*** 原文

茅臺地區醬香型酒糟中高溫細菌的分離鑒定

周　蓮，陳　莉*，盧紅梅，莫柳勤，徐　碩

（1.貴州大學 化學與化工學院，貴州 貴陽 550003；2.貴州大學 食品與釀酒工程學院，貴州 貴陽 550003；3.貴州大學 貴州省發酵工程與生物制藥重點實驗室，貴州 貴陽 550003）

茅臺地區醬香型酒糟中高溫細菌的分離鑒定

周蓮1，3，陳莉2，3*，盧紅梅2，3，莫柳勤2，3，徐碩2，3

（1.貴州大學 化學與化工學院，貴州 貴陽 550003；2.貴州大學 食品與釀酒工程學院，貴州 貴陽 550003；3.貴州大學 貴州省發酵工程與生物制藥重點實驗室，貴州 貴陽 550003）

從茅臺地區醬香型酒糟中分離篩選出耐高溫菌株DX和XX，檢測其生理生化特征，并進行16S rDNA序列分析。結果表明，菌株DX和XX是革蘭氏陽性菌，有芽孢和莢膜，生長溫度范圍分別為35～60℃和35～55℃，最適生長溫度為45℃，繁殖能力非常強，并且對淀粉、纖維素、蛋白質和油脂有著較強的分解能力；經16S rDNA序列分析以及系統發育樹分析可以初步鑒定菌株DX是地衣芽孢桿菌（Bacillus licheniformis），菌株XX是空氣芽孢桿菌（Bacillus aerius）。

******

→ 練習題:
1: 根據這篇關於酒糟高溫細菌的原文，菌株DX和XX的最適生長溫度是多少？
2: 請接續這篇關於酒糟高溫細菌的原文，從最後一句之後往下寫。

*** 所附記錄

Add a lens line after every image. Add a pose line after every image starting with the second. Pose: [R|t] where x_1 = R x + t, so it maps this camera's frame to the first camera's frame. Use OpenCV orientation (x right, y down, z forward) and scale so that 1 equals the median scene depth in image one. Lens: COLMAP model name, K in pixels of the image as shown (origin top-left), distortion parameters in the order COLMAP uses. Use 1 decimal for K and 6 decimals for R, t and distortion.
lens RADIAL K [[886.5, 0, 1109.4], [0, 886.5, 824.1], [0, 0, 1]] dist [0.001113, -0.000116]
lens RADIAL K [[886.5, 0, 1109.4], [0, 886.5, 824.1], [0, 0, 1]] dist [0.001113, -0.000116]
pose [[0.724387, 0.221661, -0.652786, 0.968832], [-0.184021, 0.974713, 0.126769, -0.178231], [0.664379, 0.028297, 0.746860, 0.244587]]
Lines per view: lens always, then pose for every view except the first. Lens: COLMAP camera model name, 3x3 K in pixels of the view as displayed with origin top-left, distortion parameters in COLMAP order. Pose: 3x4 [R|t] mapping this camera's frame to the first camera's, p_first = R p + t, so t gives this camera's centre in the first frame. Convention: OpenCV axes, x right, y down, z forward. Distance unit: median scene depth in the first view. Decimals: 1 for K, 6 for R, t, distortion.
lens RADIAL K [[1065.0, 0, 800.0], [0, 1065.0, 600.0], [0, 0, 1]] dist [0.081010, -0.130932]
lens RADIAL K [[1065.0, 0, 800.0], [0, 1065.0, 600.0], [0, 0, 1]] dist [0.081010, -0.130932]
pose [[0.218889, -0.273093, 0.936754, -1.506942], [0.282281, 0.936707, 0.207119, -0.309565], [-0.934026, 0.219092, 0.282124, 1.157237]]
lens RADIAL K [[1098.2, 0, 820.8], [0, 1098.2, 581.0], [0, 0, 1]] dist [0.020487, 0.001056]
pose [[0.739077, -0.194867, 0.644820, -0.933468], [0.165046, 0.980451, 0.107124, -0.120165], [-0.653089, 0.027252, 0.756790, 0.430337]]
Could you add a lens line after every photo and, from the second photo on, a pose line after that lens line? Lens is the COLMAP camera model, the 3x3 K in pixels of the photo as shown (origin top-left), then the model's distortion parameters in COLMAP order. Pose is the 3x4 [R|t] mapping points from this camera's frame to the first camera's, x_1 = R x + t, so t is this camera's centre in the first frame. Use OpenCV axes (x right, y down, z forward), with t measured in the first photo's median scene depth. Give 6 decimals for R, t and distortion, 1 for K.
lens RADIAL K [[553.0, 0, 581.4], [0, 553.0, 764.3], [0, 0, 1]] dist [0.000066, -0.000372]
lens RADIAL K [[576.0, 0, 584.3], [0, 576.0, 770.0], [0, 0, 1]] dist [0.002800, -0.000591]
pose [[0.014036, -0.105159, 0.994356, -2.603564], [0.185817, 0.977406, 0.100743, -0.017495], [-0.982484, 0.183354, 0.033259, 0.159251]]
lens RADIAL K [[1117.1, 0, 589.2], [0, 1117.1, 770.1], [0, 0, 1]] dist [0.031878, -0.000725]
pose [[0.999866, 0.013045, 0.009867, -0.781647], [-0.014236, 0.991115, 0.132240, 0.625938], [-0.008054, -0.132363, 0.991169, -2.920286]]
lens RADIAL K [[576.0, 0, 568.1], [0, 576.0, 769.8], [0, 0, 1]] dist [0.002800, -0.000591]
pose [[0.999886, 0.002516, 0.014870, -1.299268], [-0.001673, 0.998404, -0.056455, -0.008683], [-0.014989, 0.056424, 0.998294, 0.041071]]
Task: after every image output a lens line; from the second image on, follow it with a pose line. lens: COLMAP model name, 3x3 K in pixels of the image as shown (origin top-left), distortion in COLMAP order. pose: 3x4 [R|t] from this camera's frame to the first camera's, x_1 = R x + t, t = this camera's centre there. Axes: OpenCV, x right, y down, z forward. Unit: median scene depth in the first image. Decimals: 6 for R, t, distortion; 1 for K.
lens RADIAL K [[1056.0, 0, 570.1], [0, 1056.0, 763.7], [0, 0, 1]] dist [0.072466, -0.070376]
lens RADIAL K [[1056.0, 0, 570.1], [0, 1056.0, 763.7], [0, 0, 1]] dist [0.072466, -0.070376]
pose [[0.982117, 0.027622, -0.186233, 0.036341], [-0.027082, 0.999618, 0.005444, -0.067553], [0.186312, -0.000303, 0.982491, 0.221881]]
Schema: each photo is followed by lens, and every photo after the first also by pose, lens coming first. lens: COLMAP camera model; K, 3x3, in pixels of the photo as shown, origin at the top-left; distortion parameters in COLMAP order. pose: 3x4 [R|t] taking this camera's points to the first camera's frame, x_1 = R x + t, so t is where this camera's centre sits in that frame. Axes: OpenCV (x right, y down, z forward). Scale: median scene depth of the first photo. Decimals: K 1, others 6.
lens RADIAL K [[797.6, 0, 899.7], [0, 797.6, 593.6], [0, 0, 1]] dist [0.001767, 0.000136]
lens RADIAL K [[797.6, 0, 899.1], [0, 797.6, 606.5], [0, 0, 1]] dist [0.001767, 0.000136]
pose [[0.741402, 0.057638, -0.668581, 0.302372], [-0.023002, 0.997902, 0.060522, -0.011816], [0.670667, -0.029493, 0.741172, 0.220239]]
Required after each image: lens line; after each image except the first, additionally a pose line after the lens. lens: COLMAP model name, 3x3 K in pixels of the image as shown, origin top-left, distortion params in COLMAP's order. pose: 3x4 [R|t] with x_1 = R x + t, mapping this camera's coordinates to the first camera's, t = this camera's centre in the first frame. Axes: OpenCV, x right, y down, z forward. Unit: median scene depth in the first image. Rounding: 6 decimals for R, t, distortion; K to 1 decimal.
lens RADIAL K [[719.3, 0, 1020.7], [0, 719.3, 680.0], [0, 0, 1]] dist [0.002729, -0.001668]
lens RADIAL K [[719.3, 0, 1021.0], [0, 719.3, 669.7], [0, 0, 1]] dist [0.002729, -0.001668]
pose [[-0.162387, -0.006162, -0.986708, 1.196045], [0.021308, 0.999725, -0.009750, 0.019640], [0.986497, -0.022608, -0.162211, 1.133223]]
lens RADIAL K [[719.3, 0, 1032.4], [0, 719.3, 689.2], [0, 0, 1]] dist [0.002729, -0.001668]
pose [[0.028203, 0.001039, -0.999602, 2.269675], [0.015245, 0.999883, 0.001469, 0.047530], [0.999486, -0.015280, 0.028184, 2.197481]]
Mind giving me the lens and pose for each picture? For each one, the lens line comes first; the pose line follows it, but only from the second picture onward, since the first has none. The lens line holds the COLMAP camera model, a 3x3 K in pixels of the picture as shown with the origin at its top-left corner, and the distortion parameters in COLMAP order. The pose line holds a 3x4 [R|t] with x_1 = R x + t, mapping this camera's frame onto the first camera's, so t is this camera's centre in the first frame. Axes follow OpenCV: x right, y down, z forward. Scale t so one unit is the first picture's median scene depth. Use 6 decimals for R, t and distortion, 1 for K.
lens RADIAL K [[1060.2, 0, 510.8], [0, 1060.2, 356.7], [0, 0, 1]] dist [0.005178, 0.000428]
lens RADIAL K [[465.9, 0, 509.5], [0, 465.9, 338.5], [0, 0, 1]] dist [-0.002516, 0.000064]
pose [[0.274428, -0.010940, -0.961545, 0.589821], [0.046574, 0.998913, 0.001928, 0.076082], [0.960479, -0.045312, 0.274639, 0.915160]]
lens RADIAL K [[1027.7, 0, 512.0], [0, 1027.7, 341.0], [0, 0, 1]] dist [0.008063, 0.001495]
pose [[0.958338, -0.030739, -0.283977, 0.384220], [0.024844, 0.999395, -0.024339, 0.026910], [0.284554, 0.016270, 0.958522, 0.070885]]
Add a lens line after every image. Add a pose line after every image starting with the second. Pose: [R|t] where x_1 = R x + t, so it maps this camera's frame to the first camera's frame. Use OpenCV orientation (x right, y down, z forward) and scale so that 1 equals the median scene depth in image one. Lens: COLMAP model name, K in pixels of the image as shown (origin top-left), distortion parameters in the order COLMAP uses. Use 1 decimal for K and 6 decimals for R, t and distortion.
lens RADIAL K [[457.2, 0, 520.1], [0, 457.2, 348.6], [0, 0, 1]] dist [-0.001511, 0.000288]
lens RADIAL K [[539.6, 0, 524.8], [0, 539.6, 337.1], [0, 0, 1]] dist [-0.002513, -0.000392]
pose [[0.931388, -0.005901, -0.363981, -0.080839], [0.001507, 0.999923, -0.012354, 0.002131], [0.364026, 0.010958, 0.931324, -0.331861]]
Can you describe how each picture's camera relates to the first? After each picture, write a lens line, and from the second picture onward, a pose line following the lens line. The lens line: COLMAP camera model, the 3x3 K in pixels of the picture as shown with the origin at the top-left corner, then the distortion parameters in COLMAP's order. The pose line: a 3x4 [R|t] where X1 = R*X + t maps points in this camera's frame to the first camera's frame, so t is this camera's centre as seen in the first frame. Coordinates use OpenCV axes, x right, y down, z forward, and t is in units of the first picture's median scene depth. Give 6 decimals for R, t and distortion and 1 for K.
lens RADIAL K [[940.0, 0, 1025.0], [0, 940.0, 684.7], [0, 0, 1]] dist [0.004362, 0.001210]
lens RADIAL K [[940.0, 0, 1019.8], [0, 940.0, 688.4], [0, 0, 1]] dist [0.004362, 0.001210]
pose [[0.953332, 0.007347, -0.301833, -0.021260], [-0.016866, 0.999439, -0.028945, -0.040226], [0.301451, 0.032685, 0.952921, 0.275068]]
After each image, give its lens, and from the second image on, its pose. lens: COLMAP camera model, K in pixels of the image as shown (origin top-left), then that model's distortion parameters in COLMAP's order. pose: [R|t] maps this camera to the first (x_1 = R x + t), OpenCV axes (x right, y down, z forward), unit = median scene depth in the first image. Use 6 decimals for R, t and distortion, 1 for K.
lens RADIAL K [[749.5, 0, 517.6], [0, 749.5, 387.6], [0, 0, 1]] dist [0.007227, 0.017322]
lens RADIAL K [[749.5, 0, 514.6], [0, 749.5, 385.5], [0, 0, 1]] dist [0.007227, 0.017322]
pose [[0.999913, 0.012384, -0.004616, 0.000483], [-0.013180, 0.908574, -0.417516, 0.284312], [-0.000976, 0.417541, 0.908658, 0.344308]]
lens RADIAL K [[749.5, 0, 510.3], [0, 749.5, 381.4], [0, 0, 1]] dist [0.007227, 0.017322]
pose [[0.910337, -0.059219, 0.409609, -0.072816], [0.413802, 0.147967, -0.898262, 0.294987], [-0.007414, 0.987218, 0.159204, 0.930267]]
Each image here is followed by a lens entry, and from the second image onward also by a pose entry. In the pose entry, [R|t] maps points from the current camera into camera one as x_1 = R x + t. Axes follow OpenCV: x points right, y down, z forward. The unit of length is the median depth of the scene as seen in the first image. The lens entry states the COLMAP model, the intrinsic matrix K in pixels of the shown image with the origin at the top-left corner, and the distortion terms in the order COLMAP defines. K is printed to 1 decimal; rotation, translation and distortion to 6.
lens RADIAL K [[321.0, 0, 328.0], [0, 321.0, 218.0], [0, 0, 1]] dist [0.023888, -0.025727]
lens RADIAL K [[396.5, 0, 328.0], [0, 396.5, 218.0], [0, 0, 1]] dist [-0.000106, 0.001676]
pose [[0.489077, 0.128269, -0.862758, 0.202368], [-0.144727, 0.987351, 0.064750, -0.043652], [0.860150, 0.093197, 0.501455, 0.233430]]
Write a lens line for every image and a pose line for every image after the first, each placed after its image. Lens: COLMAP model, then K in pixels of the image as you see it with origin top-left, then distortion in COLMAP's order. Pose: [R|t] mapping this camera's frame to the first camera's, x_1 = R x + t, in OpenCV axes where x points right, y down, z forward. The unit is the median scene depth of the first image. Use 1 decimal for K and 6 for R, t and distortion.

******

→ 各題答案:
1: 45℃。

2:
醬香型酒糟；高溫菌；分離鑒定；16S rDNA

白酒酒糟是白酒生產的副產物，2014年貴州省的酒糟量就達到100多萬t［1］，主要集中在貴州省仁懷市地區。白酒酒糟的鮮糟含水量大，加之又具有很多營養成分，白酒酒糟的貯存存在一定時間限制，如不及時處理，會造成極大的浪費，并對環境造成染重污染。因此，白酒酒糟的利用早已被提上日程，然而面對日益增多的酒糟，以現有的處理方式和規模難以滿足要求。以多種方式從多個方面開展對酒糟重復利用的研究，實現白酒酒糟的重復利用對我國白酒產業的發展以及環境保護具有十分重要的意義［2］。根據對酒糟資源化利用問題的研究顯示，白酒酒糟除用于生產飼料外，還能用于生產有機肥、食用菌、食醋、白炭黑等［3-9］。由此可見，有效利用好白酒酒糟不僅能降低丟糟造成的環境污染，還能大幅提高白酒副產物的附加值，而其中利用酒糟生產有機肥是解決酒糟利用問題的有效方案。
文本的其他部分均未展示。